Gaining peace

…”I said about them, ‘They wander in their hearts
    just like they do with their feet,
    and they refuse to learn my ways.’
My heart grieved over them so I decreed:
    ‘They will never enter into the calming rest of my Spirit!’ ”

-Hebrews 3:10b-11, TPT

While it might not feel like it initially, divorcing a cheater can lead to rest and peace.

You are breaking free from someone who has decided to defy God like the Israelites did in the desert. They were not allowed to enter God’s rest.

So, the first step to entering such rest is to break fellowship with a cheater who is literally hell-bent. No rest exists for faithful spouses who are living with someone who is in active defiance of God’s ways.

Can you relate?

Have you lost hours wondering where she/he is?

How about the fear over the next nasty discovery?

What about the terror of dealing with the verbal barrage of accusation and blame-shifting from your cheater?

How about the humiliation of going through STD tests because of your cheater’s risky behavior?

These are not peace-producing scenarios. They just aren’t. A gift from the awful situation of divorce is the peace that comes from cutting oneself free from the madness of wickedness.

It is freeing.

Yes, it takes work to find that place of rest. We need to believe and trust God’s words of comfort and peace. The work of processing grief is important to face as well.

However, I can testify to the joy of experiencing the gifts of peace on the other side of divorce. God is good and honors faithfulness to Him.

Yes, you are losing a cheating spouse in divorce, but you are gaining peace of mind by doing so.

5 thoughts on “Gaining peace”

  1. In 2008 I went thru a divorce and that was the most difficult thing I have gone thru. I Was separated from my fist wife in November 2007 for two months and she got sick and went to the hospital so I came and took care of the children and cleaned her house to help her. I saw her computer screen light up and a voice said look and so I did. I opened her MySpace page and she was arranging a hook up with some guy and the conversation was graphic. I confronted her and she laughed at me so I left. I went back to my friends house determined to be out of this marriage and a few months later I fornicated with a woman that was an old friend. The guilt and shame was unbearable. A few months later I dated the ex and tried to reconcile our marriage until I caught her with another guy less than two weeks of dating! That’s when I believed she wasn’t going to change and now 11 years later she remains unmarried and has had 3 live in boyfriends. I cried put to Jesus for a woman that wants to walk with God with me one day on a mountain logging road. About 2 to 3 months later I met my wife that I have now. She was a new believer in 2008 and we didn’t do everything right in the beginning but knew what we needed to know and decided to get married. The pastor at my church treated me with judgement so we left that church and were married by another pastor which we went on mission in Mexico for our honeymoon. The hardest part was that my pastor watched all of this go down and knew the whole story but judged me like I was guilty. I was guilty of some things but I would NEVER have cheated even though I was miserable the last couple years with her. My life now is full of peace and my wife and I pray, fast and work together for Jesus. The only problem I have is the fact that I’m divorced and remarried and I know that wasn’t really God’s plan and I fear sometimes that God is not pleased. On the other hand I know God can turn a wreck into a work of art. My wife is so precious to me and I believe God answered my cry with her. I only feel condemned when I read what Jesus said about a man marrying a divorced woman committing adultery.
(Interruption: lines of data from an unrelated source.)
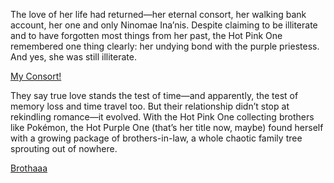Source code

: <!-- title: Consort, Again -->
<!-- relationship: Marriage -->

The love of her life had returned—her eternal consort, her walking bank account, her one and only Ninomae Ina’nis. Despite claiming to be illiterate and to have forgotten most things from her past, the Hot Pink One remembered one thing clearly: her undying bond with the purple priestess. And yes, she was still illiterate.

[My Consort!](#embed:https://www.youtube.com/live/xzAqu4vkY7I?si=B3Wm0ShbVT7Ro2YV&t=2695)

They say true love stands the test of time—and apparently, the test of memory loss and time travel too. But their relationship didn’t stop at rekindling romance—it evolved. With the Hot Pink One collecting brothers like Pokémon, the Hot Purple One (that’s her title now, maybe) found herself with a growing package of brothers-in-law, a whole chaotic family tree sprouting out of nowhere.

[Brothaaa](#embed:https://www.youtube.com/live/xzAqu4vkY7I?si=BV7_4cfSmWxE_zhz&t=6656)
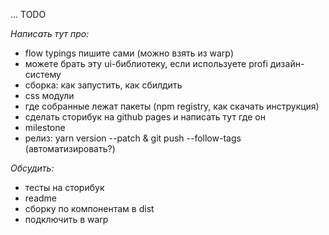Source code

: ... TODO

_Написать тут про:_

- flow typings пишите сами (можно взять из warp)
- можете брать эту ui-библиотеку, если используете profi дизайн-систему
- сборка: как запустить, как сбилдить
- css модули
- где собранные лежат пакеты (npm registry, как скачать инструкция)
- сделать сторибук на github pages и написать тут где он
- milestone
- релиз: yarn version --patch & git push --follow-tags (автоматизировать?)

_Обсудить:_

- тесты на сторибук
- readme 
- сборку по компонентам в dist
- подключить в warp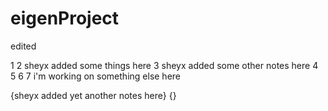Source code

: # eigenProject
edited

1
2
sheyx added some things here
3
sheyx added some other notes here
4
5
6
7
i'm working on something else here	

{sheyx added yet another notes here}
{}

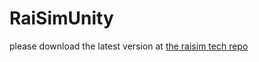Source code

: # RaiSimUnity


please download the latest version at [the raisim tech repo](www.github.com/raisimtech/raisimUnity)
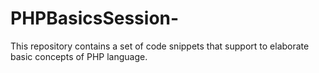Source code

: # PHPBasicsSession-
This repository contains a set of code snippets that support to elaborate basic concepts of PHP language.
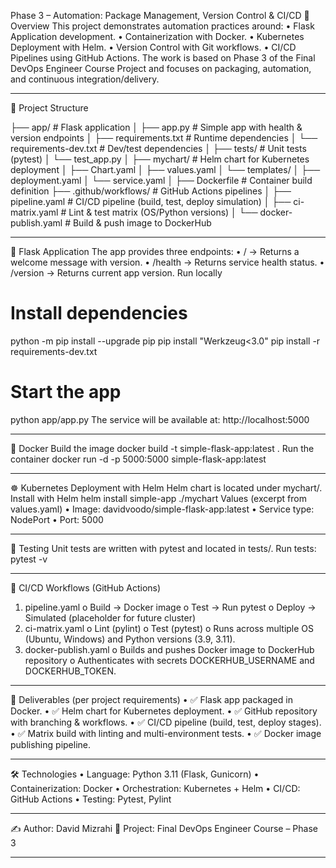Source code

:Phase 3 – Automation: Package Management, Version Control & CI/CD
📌 Overview
This project demonstrates automation practices around:
•	Flask Application development.
•	Containerization with Docker.
•	Kubernetes Deployment with Helm.
•	Version Control with Git workflows.
•	CI/CD Pipelines using GitHub Actions.
The work is based on Phase 3 of the Final DevOps Engineer Course Project and focuses on packaging, automation, and continuous integration/delivery.

________________________________________
📂 Project Structure

├── app/                  # Flask application
│   ├── app.py            # Simple app with health & version endpoints
│   ├── requirements.txt  # Runtime dependencies
│   └── requirements-dev.txt # Dev/test dependencies
│
├── tests/                # Unit tests (pytest)
│   └── test_app.py
│
├── mychart/              # Helm chart for Kubernetes deployment
│   ├── Chart.yaml
│   ├── values.yaml
│   └── templates/
│       ├── deployment.yaml
│       └── service.yaml
│
├── Dockerfile            # Container build definition
├── .github/workflows/    # GitHub Actions pipelines
│   ├── pipeline.yaml     # CI/CD pipeline (build, test, deploy simulation)
│   ├── ci-matrix.yaml    # Lint & test matrix (OS/Python versions)
│   └── docker-publish.yaml # Build & push image to DockerHub

________________________________________
🚀 Flask Application
The app provides three endpoints:
•	/ → Returns a welcome message with version.
•	/health → Returns service health status.
•	/version → Returns current app version.
Run locally
# Install dependencies
  python -m pip install --upgrade pip
  pip install "Werkzeug<3.0"
  pip install -r requirements-dev.txt

# Start the app
python app/app.py
The service will be available at: http://localhost:5000
________________________________________
🐳 Docker
Build the image
docker build -t simple-flask-app:latest .
Run the container
docker run -d -p 5000:5000 simple-flask-app:latest
________________________________________
☸️ Kubernetes Deployment with Helm
Helm chart is located under mychart/.
Install with Helm
helm install simple-app ./mychart
Values (excerpt from values.yaml)
•	Image: davidvoodo/simple-flask-app:latest
•	Service type: NodePort
•	Port: 5000
________________________________________
🧪 Testing
Unit tests are written with pytest and located in tests/.
Run tests:
pytest -v

________________________________________
🔄 CI/CD Workflows (GitHub Actions)
1.	pipeline.yaml
o	Build → Docker image
o	Test → Run pytest
o	Deploy → Simulated (placeholder for future cluster)
2.	ci-matrix.yaml
o	Lint (pylint)
o	Test (pytest)
o	Runs across multiple OS (Ubuntu, Windows) and Python versions (3.9, 3.11).
3.	docker-publish.yaml
o	Builds and pushes Docker image to DockerHub repository
o	Authenticates with secrets DOCKERHUB_USERNAME and DOCKERHUB_TOKEN.
________________________________________
📌 Deliverables (per project requirements)
•	✅ Flask app packaged in Docker.
•	✅ Helm chart for Kubernetes deployment.
•	✅ GitHub repository with branching & workflows.
•	✅ CI/CD pipeline (build, test, deploy stages).
•	✅ Matrix build with linting and multi-environment tests.
•	✅ Docker image publishing pipeline.

_______________________________________
🛠️ Technologies
•	Language: Python 3.11 (Flask, Gunicorn)
•	Containerization: Docker
•	Orchestration: Kubernetes + Helm
•	CI/CD: GitHub Actions
•	Testing: Pytest, Pylint
________________________________________


✍️ Author: David Mizrahi
📅 Project: Final DevOps Engineer Course – Phase 3
________________________________________

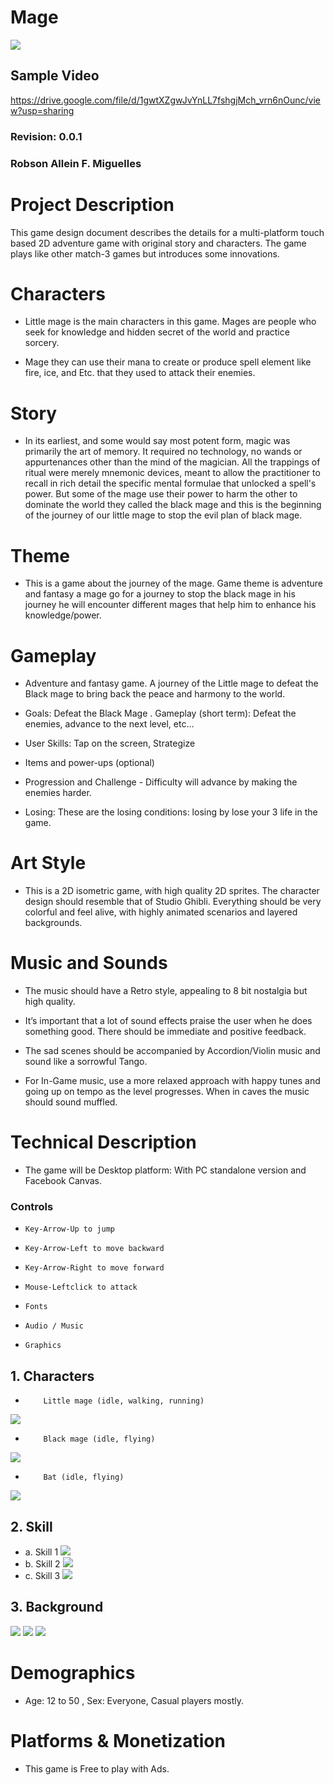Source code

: # Mage

![](https://github.com/Rllein1/Game-MAGE/blob/main/assets/images/logo.png?raw=true)


## Sample Video
https://drive.google.com/file/d/1gwtXZgwJvYnLL7fshgjMch_vrn6nOunc/view?usp=sharing

### Revision: 0.0.1 
 
### Robson Allein F. Miguelles

 
# Project Description
 
This game design document describes the details for a multi-platform touch based 2D adventure game with original story and characters. The game plays like other match-3 games but introduces some innovations.
 
# Characters
 
* Little mage is the main characters in this game. Mages are people who seek for knowledge and hidden secret of the world and practice sorcery.
 
* Mage they can use their mana to create or produce spell element like fire, ice, and Etc. that they used to attack their enemies.
 
# Story
* In its earliest, and some would say most potent form, magic was primarily the art of memory. It required no technology, no wands or appurtenances other than the mind of the magician. All the trappings of ritual were merely mnemonic devices, meant to allow the practitioner to recall in rich detail the specific mental formulae that unlocked a spell's power. But some of the mage use their power to harm the other to dominate the world they called the black mage and this is the beginning of the journey of our little mage to stop the evil plan of black mage.
 
# Theme
* This is a game about the journey of the mage. Game theme is adventure and fantasy a mage go for a journey to stop the black mage in his journey he will encounter different mages that help him to enhance his knowledge/power.
 
# Gameplay
* Adventure and fantasy game. A journey of the Little mage to defeat the Black mage to bring back the peace and harmony to the world.
 
*  Goals: Defeat the Black Mage . Gameplay (short term): Defeat the enemies, advance to the next level, etc...
*  User Skills: Tap on the screen, Strategize
*  Items and power-ups (optional)
*  Progression and Challenge - Difficulty will advance by making the enemies harder.    	
*  Losing: These are the losing conditions: losing by lose your 3 life in the game.
 
# Art Style
* This is a 2D isometric game, with high quality 2D sprites. The character design should resemble that of Studio Ghibli. Everything should be very colorful and feel alive, with highly animated scenarios and layered backgrounds.
 
# Music and Sounds
*  The music should have a Retro style, appealing to 8 bit nostalgia but high quality.
                                                                                	
*  It’s important that a lot of sound effects praise the user when he does something good. There should be immediate and positive feedback.
                                                                                	
                                                                                	
*  The sad scenes should be accompanied by Accordion/Violin music and sound like a sorrowful Tango.
                                                                                	
*  For In-Game music, use a more relaxed approach with happy tunes and going up on tempo as the level progresses. When in caves the music should sound muffled.

# Technical Description
* The game will be Desktop platform: With PC standalone version and Facebook Canvas.
 
###    Controls
 
*     Key-Arrow-Up to jump
*     Key-Arrow-Left to move backward
*     Key-Arrow-Right to move forward
*     Mouse-Leftclick to attack
 
*     Fonts
*     Audio / Music  
*     Graphics
## 1.	Characters
*         Little mage (idle, walking, running)
![](https://github.com/Rllein1/Game-MAGE/blob/main/assets/images/apex.png?raw=true)
*         Black mage (idle, flying)
![](https://github.com/Rllein1/Game-MAGE/blob/main/assets/images/bosschar.png?raw=true)
*         Bat (idle, flying)
![](https://github.com/Rllein1/Game-MAGE/blob/main/assets/images/bat.png?raw=true)
## 2.	Skill
* a. Skill 1
![](https://github.com/Rllein1/Game-MAGE/blob/main/assets/images/ice.png?raw=true)
* b.	Skill 2
![](https://github.com/Rllein1/Game-MAGE/blob/main/assets/images/icefall.png?raw=true)
* c. Skill 3
![](https://github.com/Rllein1/Game-MAGE/blob/main/assets/images/sword.png?raw=true)
 
## 3.	Background
![](https://github.com/Rllein1/Game-MAGE/blob/main/assets/images/rarara1.png?raw=true) 
![](https://github.com/Rllein1/Game-MAGE/blob/main/assets/images/rarara2.png?raw=true) 
![](https://github.com/Rllein1/Game-MAGE/blob/main/assets/images/rarara3.png?raw=true) 
# Demographics
* Age: 12 to 50 , Sex: Everyone, Casual players mostly.
# Platforms & Monetization
* This game is Free to play with Ads.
But then I read 1 Corinthians where it states ” is a man loosed by his wife, let him not seek a wife but if he marries he hasn’t sinned.” I cling to that verse for hope because I love Jesus and want to be with him but it is not good for me to be alone. I believe God knows my heart and has mercy despite my failures. He is so good!

    1. Thankfully, your disapproving pastor does not get the final word on situations like yours. God gives us permission to divorce sexually unfaithful spouses (see Mt 19:9). The permission to divorce only makes sense if the permission to remarry comes with it (or it would be permission to separate, IMO). God’s opinion is what matters, not that disapproving pastor(s).

  2. Gabe, Jesus’ teaching on remarriage does seem to make an exception for the case where an unfaithful spouse is involved – “Anyone who divorces his wife, ***except for immorality***, and marries another …. Matthew 19:9. It seems to me the fact your first wife was arranging hook ups is a case where this exception would definitely apply. May God grant you peace.

    1. Thanks Scott and peace to you too! I’m Thankful for second chances. God is so good to us.. life can be confusing at times.